The Fuse
Equity futures are slightly lower this morning as traders remain vigilant before the next Fed decision. All eyes are on the Fed this week but after Wednesday we can push past this event and start looking towards end of year bullishness, which is common this time of year.
Interest Rates are moving lower as fixed income investors position for a drop in rates tomorrow. The funds rate is likely to drop, but long term rates are now trading at the higher end of a range, so we could see the 10 yr and 30 yr yields start to move lower. High yield remains robust, fed funds seeing a cut tomorrow but a January cut is still undecided.
Stocks were up slightly in Europe, higher by .2% on the STOXX while FTSE lost .1%. In Japan, the Nikkei climbed the same amount, Hong Kong down sharply off 1.3% while Shanghai down .4%. gold is slightly higher, silver up by 1.7%, crude oil is down modestly. Bund and US 10 yr treasury yields higher, the dollar index flat.
Earnings from Toll Brothers last night were challenging, of course with higher rates that makes sell through of inventory rather difficult. Campbell’s this morning had good earnings but revenue fell, AutoZone had good numbers but missed the bottom line, Ollie’s is down as well on poor guidance.

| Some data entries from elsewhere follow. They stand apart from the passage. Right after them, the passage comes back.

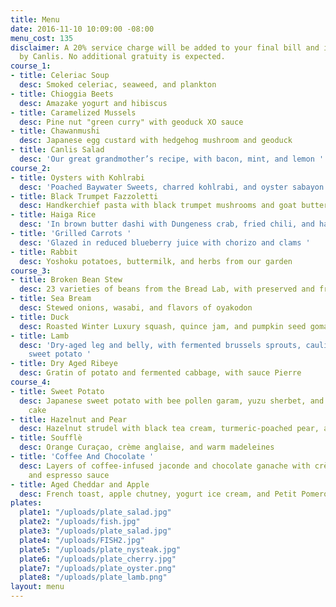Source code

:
 ```yaml
---
title: Menu
date: 2016-11-10 10:09:00 -08:00
menu_cost: 135
disclaimer: A 20% service charge will be added to your final bill and is retained
  by Canlis. No additional gratuity is expected.
course_1:
- title: Celeriac Soup
  desc: Smoked celeriac, seaweed, and plankton
- title: Chioggia Beets
  desc: Amazake yogurt and hibiscus
- title: Caramelized Mussels
  desc: Pine nut "green curry" with geoduck XO sauce
- title: Chawanmushi
  desc: Japanese egg custard with hedgehog mushroom and geoduck
- title: Canlis Salad
  desc: 'Our great grandmother’s recipe, with bacon, mint, and lemon '
course_2:
- title: Oysters with Kohlrabi
  desc: 'Poached Baywater Sweets, charred kohlrabi, and oyster sabayon '
- title: Black Trumpet Fazzoletti
  desc: Handkerchief pasta with black trumpet mushrooms and goat butter
- title: Haiga Rice
  desc: 'In brown butter dashi with Dungeness crab, fried chili, and hazelnuts '
- title: 'Grilled Carrots '
  desc: 'Glazed in reduced blueberry juice with chorizo and clams '
- title: Rabbit
  desc: Yoshoku potatoes, buttermilk, and herbs from our garden
course_3:
- title: Broken Bean Stew
  desc: 23 varieties of beans from the Bread Lab, with preserved and fresh vegetables
- title: Sea Bream
  desc: Stewed onions, wasabi, and flavors of oyakodon
- title: Duck
  desc: Roasted Winter Luxury squash, quince jam, and pumpkin seed gomashio
- title: Lamb
  desc: 'Dry-aged leg and belly, with fermented brussels sprouts, cauliflower, and
    sweet potato '
- title: Dry Aged Ribeye
  desc: Gratin of potato and fermented cabbage, with sauce Pierre
course_4:
- title: Sweet Potato
  desc: Japanese sweet potato with bee pollen garam, yuzu sherbet, and cocoa butter
    cake
- title: Hazelnut and Pear
  desc: Hazelnut strudel with black tea cream, turmeric-poached pear, and bay laurel
- title: Soufflè
  desc: Orange Curaçao, crème anglaise, and warm madeleines
- title: 'Coffee And Chocolate '
  desc: Layers of coffee-infused jaconde and chocolate ganache with crème fraîche
    and espresso sauce
- title: Aged Cheddar and Apple
  desc: French toast, apple chutney, yogurt ice cream, and Petit Pomerol cheddar
plates:
  plate1: "/uploads/plate_salad.jpg"
  plate2: "/uploads/fish.jpg"
  plate3: "/uploads/plate_salad.jpg"
  plate4: "/uploads/FISH2.jpg"
  plate5: "/uploads/plate_nysteak.jpg"
  plate6: "/uploads/plate_cherry.jpg"
  plate7: "/uploads/plate_oyster.png"
  plate8: "/uploads/plate_lamb.png"
layout: menu
---
```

A wicked selloff from the start of the Monday session was never bought up by the dip buyers, but perhaps today will be a different story. The last Fed meeting of the year gets started today and it could be a contentious one. No doubt the hawks and doves will dig in their heals and present their position, the markets are looking for a cut but maybe some balance in the statement (wait and see).
Poor breadth from the start as the sellers really let go this morning and all day long. Buyers just did not show up yesterday, and that means oscillators are going to head lower. Perhaps traders are worried and concerned over the Fed decision and how the market will respond. We have come to expect volatility along with a fed decision, but this one may be a bit more important than other recent meetings. New highs still with a sizable advantage over the lows.

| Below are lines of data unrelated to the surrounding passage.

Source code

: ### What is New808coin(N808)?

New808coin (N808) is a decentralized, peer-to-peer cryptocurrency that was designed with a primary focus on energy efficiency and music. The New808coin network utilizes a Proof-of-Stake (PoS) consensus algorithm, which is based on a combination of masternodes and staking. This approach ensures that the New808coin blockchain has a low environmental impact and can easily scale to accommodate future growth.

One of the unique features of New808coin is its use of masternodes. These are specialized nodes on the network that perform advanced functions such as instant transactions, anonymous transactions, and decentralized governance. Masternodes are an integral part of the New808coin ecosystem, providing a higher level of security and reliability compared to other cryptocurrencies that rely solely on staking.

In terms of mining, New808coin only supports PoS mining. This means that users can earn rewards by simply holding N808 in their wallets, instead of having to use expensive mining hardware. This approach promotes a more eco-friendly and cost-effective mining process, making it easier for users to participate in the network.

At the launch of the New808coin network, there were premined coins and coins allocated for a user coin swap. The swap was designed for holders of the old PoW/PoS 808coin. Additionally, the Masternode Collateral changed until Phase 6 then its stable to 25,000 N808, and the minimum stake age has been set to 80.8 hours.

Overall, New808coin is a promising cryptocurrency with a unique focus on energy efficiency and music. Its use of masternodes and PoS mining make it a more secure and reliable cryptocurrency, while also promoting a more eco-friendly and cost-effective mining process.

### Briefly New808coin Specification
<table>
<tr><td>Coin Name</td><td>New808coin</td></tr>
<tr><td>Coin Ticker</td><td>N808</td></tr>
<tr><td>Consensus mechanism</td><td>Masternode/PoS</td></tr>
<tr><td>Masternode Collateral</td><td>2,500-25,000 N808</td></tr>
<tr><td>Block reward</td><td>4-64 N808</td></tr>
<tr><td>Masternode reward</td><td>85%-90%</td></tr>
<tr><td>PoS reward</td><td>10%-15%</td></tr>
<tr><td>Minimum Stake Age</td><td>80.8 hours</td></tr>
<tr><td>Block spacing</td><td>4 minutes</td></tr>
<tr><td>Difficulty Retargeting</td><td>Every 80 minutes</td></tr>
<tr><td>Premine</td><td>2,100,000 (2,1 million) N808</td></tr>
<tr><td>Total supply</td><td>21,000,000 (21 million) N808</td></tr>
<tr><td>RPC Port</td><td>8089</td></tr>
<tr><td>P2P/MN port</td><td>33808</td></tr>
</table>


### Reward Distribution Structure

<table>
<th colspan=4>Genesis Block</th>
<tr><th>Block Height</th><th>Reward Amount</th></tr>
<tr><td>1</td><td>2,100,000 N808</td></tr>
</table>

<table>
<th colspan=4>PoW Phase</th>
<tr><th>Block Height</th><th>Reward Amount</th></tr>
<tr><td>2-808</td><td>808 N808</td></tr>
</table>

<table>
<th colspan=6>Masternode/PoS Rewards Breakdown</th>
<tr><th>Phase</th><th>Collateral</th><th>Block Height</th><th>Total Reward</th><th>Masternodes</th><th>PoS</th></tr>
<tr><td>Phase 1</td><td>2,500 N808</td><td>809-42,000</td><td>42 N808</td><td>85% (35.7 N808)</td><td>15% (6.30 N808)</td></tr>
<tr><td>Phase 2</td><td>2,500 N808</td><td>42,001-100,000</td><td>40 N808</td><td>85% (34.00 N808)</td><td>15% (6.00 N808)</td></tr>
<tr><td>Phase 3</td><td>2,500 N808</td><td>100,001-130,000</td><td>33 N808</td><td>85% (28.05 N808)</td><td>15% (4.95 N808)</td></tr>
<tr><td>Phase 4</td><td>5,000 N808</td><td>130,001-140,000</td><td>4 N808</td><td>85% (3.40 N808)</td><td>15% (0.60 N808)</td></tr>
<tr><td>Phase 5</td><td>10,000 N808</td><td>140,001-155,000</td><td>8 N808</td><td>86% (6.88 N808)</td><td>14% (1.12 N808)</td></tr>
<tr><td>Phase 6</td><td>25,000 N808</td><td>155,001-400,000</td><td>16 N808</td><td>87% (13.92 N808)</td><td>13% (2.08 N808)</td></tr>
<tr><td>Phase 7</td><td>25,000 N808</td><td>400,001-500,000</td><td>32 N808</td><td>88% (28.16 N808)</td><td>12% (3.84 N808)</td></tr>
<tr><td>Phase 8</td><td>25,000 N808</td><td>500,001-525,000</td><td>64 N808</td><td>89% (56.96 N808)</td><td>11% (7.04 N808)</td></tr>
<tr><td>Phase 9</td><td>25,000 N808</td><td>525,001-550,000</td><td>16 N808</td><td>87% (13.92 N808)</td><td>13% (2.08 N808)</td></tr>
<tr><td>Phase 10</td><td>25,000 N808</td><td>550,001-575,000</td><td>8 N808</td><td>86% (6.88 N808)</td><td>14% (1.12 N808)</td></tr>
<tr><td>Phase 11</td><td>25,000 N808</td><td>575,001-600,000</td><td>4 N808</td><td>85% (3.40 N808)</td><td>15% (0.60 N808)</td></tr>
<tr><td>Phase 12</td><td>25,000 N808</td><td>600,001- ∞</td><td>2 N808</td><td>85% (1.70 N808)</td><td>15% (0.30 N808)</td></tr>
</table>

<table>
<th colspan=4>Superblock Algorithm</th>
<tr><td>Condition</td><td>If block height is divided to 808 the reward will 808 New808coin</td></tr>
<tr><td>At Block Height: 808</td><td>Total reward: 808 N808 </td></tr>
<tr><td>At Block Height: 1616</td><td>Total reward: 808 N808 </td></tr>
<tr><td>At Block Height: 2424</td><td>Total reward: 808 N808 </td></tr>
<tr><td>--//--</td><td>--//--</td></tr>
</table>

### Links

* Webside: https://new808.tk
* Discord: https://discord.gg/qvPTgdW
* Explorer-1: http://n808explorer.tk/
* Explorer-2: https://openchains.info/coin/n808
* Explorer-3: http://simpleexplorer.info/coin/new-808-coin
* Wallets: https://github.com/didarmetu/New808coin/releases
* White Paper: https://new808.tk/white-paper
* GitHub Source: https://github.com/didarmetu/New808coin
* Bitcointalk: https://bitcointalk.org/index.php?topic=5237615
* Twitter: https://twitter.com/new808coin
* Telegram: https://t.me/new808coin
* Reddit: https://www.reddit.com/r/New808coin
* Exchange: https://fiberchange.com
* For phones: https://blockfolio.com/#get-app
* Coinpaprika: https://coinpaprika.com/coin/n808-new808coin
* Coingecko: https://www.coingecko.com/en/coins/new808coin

Lower turnover is not uncommon during this month and especially in front of a fed meeting and some important data. After this fed meeting expect even lower turnover in the days ahead, until perhaps later in the month when funds start to re-balance and re-allocate funds from fixed income to equities and vice versa. We often see large ‘orders to buy’ that last for days.
If the market is ready to correct and test lower levels, now is the time for it to happen. We have not seen too many down sessions since before Thanksgiving, as the indices have pulled further away from the moving averages. Some sideways work would be fine to let the moving average catch up to the current price. However, expect some volatility and then a release after the fed decision.
The Internals
What’s it mean?
Another crappy day for the internals. VOLD slid more as did the ADD, the TICKS were super red all day, reflecting a large amount of sell programs. VIX was up, not unusual in front of a fed meeting, while put/call did move lower. It’s wait and see mode for the indices here, can the internals improve without market participation to the upside? Not likely, but the tail is wagging the dog here.
The Dynamite
Earnings this week:
- Tuesday:CPB, SAIL, AZO, ASO, OLLI, KFY, FERG, GME, CBRL, CASY, PLAY
- Wednesday:CHWY, PLAB, REVG, DAKT, ORCL, ADBE, PL, ASYS,NDSN, SNPS
- Thursday:CIEN, LOVE, MANU, VRA, AVGO, LULU, COST, RH, QX
- Friday:JCI
Economic Data:
- Tuesday:JOLTS, NFIB optimism
- Wednesday:Fed decision, press conference, employment cost index
- Thursday:jobless claims, trade deficit
- Friday:wholesale inventories, Fed speak
Fed Watch:
The big meeting all have been waiting for is finally here, the last Fed conference of the year. Fed futures are expecting a rate cut on Wednesday and in all likelihood that will happen, but it’s the statement and the press conference that will be even more important. Further, economic projections will be out, the latest views of where policy, gdp, inflation and unemployment will be down the road.
Stocks to Watch
Volatility – The VIX shows high complacency right now, the market is ripe for a rip lower. Volume trends are good, dip buyers may be active again on the next move down.
Oracle – Earnings this week from this mega tech name, many have been watching this one closely after a monster move up in September. The stock has now lost most of that move and momentum seems to be building to the downside.
Retail – Strong retail numbers from a few companies lately has the bulls optimistic about this group. However, few and far between, we’ll hear from lululemon and a few other retail-related names this week to see how the consumer is doing.